▶ What you will do:
Here are some records. Transcribe all of them exactly.

▶ Available records:
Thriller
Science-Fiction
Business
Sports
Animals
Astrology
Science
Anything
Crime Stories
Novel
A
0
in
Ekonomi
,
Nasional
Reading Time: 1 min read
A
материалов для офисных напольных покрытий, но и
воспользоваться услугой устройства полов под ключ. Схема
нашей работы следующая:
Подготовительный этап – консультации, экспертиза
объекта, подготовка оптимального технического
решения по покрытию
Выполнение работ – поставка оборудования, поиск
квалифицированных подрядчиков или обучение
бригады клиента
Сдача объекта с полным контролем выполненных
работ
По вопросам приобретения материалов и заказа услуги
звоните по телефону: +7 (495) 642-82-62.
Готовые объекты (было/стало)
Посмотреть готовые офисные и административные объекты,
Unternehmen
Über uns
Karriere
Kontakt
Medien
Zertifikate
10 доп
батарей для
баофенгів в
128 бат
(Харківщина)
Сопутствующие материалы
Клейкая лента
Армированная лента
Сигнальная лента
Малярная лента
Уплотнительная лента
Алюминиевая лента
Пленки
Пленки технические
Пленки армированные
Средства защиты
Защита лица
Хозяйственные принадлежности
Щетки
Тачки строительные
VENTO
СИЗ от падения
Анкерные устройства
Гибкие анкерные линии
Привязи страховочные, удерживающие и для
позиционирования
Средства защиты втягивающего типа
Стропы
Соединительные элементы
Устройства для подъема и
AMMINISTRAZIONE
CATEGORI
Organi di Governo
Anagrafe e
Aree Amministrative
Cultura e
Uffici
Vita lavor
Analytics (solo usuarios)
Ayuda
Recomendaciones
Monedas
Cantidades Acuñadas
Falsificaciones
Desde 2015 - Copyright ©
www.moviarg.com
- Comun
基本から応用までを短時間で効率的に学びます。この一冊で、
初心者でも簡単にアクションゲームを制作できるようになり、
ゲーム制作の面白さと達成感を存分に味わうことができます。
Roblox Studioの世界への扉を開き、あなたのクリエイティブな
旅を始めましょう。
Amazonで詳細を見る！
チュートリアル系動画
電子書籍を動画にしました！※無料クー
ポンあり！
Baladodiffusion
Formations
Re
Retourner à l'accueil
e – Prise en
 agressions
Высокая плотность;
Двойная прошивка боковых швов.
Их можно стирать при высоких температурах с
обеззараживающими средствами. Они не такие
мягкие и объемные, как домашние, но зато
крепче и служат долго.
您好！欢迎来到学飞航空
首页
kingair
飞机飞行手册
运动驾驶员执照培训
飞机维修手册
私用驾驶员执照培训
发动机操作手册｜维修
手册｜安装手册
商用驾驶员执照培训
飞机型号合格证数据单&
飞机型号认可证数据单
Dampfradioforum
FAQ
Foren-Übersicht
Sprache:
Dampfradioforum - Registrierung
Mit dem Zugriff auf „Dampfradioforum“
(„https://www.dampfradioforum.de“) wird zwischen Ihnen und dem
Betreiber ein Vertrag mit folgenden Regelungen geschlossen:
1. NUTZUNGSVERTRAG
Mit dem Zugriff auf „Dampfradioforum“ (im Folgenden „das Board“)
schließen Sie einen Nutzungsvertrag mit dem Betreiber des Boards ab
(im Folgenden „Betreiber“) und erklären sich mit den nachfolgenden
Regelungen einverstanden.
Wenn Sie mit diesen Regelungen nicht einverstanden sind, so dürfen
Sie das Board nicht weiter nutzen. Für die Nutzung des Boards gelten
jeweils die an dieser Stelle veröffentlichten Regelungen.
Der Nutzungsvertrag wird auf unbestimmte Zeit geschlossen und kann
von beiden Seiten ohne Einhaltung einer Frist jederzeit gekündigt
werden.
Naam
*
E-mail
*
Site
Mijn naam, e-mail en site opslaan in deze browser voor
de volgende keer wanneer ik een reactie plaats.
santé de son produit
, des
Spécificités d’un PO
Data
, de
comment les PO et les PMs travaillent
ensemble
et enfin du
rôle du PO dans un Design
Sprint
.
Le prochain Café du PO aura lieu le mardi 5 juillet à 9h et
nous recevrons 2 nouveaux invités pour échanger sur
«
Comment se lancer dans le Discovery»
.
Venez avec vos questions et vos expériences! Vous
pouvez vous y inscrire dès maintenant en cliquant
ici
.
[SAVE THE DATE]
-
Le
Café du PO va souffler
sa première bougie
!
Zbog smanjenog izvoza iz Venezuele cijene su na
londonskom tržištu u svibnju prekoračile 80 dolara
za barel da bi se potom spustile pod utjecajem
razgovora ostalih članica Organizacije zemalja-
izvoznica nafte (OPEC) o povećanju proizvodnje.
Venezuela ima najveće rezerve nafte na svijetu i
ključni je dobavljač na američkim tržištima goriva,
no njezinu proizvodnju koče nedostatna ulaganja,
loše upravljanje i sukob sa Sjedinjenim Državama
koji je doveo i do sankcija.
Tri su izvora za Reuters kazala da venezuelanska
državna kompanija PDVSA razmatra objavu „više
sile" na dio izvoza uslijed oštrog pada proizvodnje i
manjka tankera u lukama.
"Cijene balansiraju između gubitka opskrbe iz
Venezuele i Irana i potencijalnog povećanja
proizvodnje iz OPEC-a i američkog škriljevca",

▶ Result for this task:
Thriller
Science-Fiction
Business
Sports
Animals
Astrology
Science
Anything
Crime Stories
Novel
A
0
in
Ekonomi
,
Nasional
Reading Time: 1 min read
A
материалов для офисных напольных покрытий, но и
воспользоваться услугой устройства полов под ключ. Схема
нашей работы следующая:
Подготовительный этап – консультации, экспертиза
объекта, подготовка оптимального технического
решения по покрытию
Выполнение работ – поставка оборудования, поиск
квалифицированных подрядчиков или обучение
бригады клиента
Сдача объекта с полным контролем выполненных
работ
По вопросам приобретения материалов и заказа услуги
звоните по телефону: +7 (495) 642-82-62.
Готовые объекты (было/стало)
Посмотреть готовые офисные и административные объекты,
Unternehmen
Über uns
Karriere
Kontakt
Medien
Zertifikate
10 доп
батарей для
баофенгів в
128 бат
(Харківщина)
Сопутствующие материалы
Клейкая лента
Армированная лента
Сигнальная лента
Малярная лента
Уплотнительная лента
Алюминиевая лента
Пленки
Пленки технические
Пленки армированные
Средства защиты
Защита лица
Хозяйственные принадлежности
Щетки
Тачки строительные
VENTO
СИЗ от падения
Анкерные устройства
Гибкие анкерные линии
Привязи страховочные, удерживающие и для
позиционирования
Средства защиты втягивающего типа
Стропы
Соединительные элементы
Устройства для подъема и
AMMINISTRAZIONE
CATEGORI
Organi di Governo
Anagrafe e
Aree Amministrative
Cultura e
Uffici
Vita lavor
Analytics (solo usuarios)
Ayuda
Recomendaciones
Monedas
Cantidades Acuñadas
Falsificaciones
Desde 2015 - Copyright ©
www.moviarg.com
- Comun
基本から応用までを短時間で効率的に学びます。この一冊で、
初心者でも簡単にアクションゲームを制作できるようになり、
ゲーム制作の面白さと達成感を存分に味わうことができます。
Roblox Studioの世界への扉を開き、あなたのクリエイティブな
旅を始めましょう。
Amazonで詳細を見る！
チュートリアル系動画
電子書籍を動画にしました！※無料クー
ポンあり！
Baladodiffusion
Formations
Re
Retourner à l'accueil
e – Prise en
 agressions
Высокая плотность;
Двойная прошивка боковых швов.
Их можно стирать при высоких температурах с
обеззараживающими средствами. Они не такие
мягкие и объемные, как домашние, но зато
крепче и служат долго.
您好！欢迎来到学飞航空
首页
kingair
飞机飞行手册
运动驾驶员执照培训
飞机维修手册
私用驾驶员执照培训
发动机操作手册｜维修
手册｜安装手册
商用驾驶员执照培训
飞机型号合格证数据单&
飞机型号认可证数据单
Dampfradioforum
FAQ
Foren-Übersicht
Sprache:
Dampfradioforum - Registrierung
Mit dem Zugriff auf „Dampfradioforum“
(„https://www.dampfradioforum.de“) wird zwischen Ihnen und dem
Betreiber ein Vertrag mit folgenden Regelungen geschlossen:
1. NUTZUNGSVERTRAG
Mit dem Zugriff auf „Dampfradioforum“ (im Folgenden „das Board“)
schließen Sie einen Nutzungsvertrag mit dem Betreiber des Boards ab
(im Folgenden „Betreiber“) und erklären sich mit den nachfolgenden
Regelungen einverstanden.
Wenn Sie mit diesen Regelungen nicht einverstanden sind, so dürfen
Sie das Board nicht weiter nutzen. Für die Nutzung des Boards gelten
jeweils die an dieser Stelle veröffentlichten Regelungen.
Der Nutzungsvertrag wird auf unbestimmte Zeit geschlossen und kann
von beiden Seiten ohne Einhaltung einer Frist jederzeit gekündigt
werden.
Naam
*
E-mail
*
Site
Mijn naam, e-mail en site opslaan in deze browser voor
de volgende keer wanneer ik een reactie plaats.
santé de son produit
, des
Spécificités d’un PO
Data
, de
comment les PO et les PMs travaillent
ensemble
et enfin du
rôle du PO dans un Design
Sprint
.
Le prochain Café du PO aura lieu le mardi 5 juillet à 9h et
nous recevrons 2 nouveaux invités pour échanger sur
«
Comment se lancer dans le Discovery»
.
Venez avec vos questions et vos expériences! Vous
pouvez vous y inscrire dès maintenant en cliquant
ici
.
[SAVE THE DATE]
-
Le
Café du PO va souffler
sa première bougie
!
Zbog smanjenog izvoza iz Venezuele cijene su na
londonskom tržištu u svibnju prekoračile 80 dolara
za barel da bi se potom spustile pod utjecajem
razgovora ostalih članica Organizacije zemalja-
izvoznica nafte (OPEC) o povećanju proizvodnje.
Venezuela ima najveće rezerve nafte na svijetu i
ključni je dobavljač na američkim tržištima goriva,
no njezinu proizvodnju koče nedostatna ulaganja,
loše upravljanje i sukob sa Sjedinjenim Državama
koji je doveo i do sankcija.
Tri su izvora za Reuters kazala da venezuelanska
državna kompanija PDVSA razmatra objavu „više
sile" na dio izvoza uslijed oštrog pada proizvodnje i
manjka tankera u lukama.
"Cijene balansiraju između gubitka opskrbe iz
Venezuele i Irana i potencijalnog povećanja
proizvodnje iz OPEC-a i američkog škriljevca",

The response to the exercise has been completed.